Based on the novel by 19th-century writer Camilo Castelo Branco, Doomed Love tells a Romeo and Juliet–like story of two young lovers whose feuding patriarchs would rather see their children die of heartache than risk losing face. Only, in the world of Oliveira, when people speak of things like undying passion and sacrifice, they rarely break a sweat. (Watch for the climactic “duel” in which one man slowly raises his hands to strangle another, who in turn stands idly by allowing it to happen.) It is the film that established Oliveira’s international reputation; when Doomed Love premiered in New York at the 1980 edition of that annual showcase of up-and-coming filmmaking talent known as New Directors/New Films, its maker was already 72.
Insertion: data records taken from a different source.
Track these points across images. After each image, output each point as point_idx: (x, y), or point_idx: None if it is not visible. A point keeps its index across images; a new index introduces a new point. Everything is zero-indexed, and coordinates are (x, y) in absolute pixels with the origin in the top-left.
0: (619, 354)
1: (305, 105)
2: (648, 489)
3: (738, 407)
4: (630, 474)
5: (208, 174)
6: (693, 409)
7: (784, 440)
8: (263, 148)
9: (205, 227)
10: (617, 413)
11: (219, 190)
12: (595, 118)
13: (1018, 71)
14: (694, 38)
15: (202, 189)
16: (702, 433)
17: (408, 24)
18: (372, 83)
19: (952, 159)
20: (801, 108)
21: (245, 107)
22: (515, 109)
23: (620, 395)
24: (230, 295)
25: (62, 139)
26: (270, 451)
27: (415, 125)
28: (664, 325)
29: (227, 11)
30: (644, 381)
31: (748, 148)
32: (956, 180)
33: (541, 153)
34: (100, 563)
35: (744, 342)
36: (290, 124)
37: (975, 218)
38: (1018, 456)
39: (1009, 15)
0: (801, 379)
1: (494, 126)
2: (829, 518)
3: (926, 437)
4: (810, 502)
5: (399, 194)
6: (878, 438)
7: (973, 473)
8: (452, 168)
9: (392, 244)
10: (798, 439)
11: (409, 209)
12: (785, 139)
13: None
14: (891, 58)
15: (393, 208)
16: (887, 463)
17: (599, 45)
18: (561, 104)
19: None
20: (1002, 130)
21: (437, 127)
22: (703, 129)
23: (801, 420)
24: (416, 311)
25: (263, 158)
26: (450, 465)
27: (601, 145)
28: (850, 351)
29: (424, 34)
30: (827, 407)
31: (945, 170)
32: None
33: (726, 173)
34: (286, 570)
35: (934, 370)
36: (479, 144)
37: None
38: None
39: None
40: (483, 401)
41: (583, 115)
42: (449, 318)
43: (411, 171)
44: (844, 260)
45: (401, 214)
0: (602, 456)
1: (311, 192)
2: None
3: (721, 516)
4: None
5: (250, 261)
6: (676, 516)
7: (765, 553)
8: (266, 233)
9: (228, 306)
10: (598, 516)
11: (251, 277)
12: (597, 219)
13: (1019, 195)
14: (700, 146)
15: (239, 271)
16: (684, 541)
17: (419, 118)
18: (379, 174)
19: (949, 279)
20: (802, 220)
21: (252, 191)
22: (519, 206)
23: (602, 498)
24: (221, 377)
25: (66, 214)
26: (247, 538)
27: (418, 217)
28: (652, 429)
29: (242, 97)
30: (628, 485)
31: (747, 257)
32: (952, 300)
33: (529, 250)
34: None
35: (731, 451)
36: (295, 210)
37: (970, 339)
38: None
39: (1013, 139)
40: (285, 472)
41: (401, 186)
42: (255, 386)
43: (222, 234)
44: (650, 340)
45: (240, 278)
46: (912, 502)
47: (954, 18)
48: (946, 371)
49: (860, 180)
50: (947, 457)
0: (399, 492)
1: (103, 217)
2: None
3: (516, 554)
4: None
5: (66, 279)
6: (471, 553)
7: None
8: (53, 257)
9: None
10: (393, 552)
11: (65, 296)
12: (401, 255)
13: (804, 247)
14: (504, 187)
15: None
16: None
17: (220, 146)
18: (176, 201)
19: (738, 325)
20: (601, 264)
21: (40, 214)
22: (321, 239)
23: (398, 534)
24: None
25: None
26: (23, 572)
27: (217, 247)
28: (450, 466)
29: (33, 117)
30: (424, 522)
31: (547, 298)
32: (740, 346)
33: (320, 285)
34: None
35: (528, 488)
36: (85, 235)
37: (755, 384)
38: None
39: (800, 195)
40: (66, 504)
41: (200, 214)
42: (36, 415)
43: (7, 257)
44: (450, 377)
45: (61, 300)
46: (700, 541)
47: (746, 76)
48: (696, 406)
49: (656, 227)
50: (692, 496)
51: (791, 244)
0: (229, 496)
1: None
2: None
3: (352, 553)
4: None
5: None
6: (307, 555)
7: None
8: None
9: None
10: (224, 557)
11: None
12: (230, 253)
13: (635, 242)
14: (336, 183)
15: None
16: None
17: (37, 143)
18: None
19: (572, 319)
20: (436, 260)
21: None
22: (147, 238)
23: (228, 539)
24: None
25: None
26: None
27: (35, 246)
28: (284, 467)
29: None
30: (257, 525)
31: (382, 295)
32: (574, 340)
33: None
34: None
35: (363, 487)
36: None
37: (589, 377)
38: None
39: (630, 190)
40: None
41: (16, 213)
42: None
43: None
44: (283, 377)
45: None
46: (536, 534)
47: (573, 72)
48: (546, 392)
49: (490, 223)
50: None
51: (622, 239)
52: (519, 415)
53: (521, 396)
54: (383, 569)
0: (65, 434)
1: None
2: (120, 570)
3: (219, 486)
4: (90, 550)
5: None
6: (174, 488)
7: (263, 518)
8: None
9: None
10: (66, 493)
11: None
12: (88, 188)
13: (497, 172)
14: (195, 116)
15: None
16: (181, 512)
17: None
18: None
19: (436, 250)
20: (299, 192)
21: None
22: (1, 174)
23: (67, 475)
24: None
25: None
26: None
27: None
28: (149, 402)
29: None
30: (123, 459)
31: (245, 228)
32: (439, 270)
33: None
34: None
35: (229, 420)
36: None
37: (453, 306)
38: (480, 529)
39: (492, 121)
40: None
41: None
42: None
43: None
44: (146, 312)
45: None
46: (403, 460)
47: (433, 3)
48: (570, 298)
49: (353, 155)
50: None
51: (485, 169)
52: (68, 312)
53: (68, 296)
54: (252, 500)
If I seem to dwell on Oliveira’s age, that’s because Oliveira himself makes it impossible not to. His life, after all, has now lasted longer than the reign of entire monarchies and empires. (He is even a few years older than the Portuguese Republic, which wasn’t founded until 1911.) And his films of the past 20 years have increasingly married an interest in the history of civilizations to an encroaching sense of mortality — Oliveira’s own, and that of mankind. He is particularly interested in the brave, foolhardy and barbarous things done by men in the name of God, king and country, from the Portuguese discoveries of the 15th century to the religious wars of the new millennium. This is the encompassing theme of movies like Voyage to the Beginning of the World (1997), in which an Oliveira-like director (beautifully played by Marcello Mastroianni in his final screen performance) contemplates his place in the cosmos while taking a literal trip down memory lane; A Talking Picture (2003) — the film that lends its title to UCLA’s retrospective — where a travelogue through the lasting achievements of western civilization is interrupted by a devastating post-9/11 coda; and Oliveira’s latest, Christopher Columbus: The Enigma (2007), which stars the director as a historian who devotes his life to proving the titular explorer was of Portuguese origin.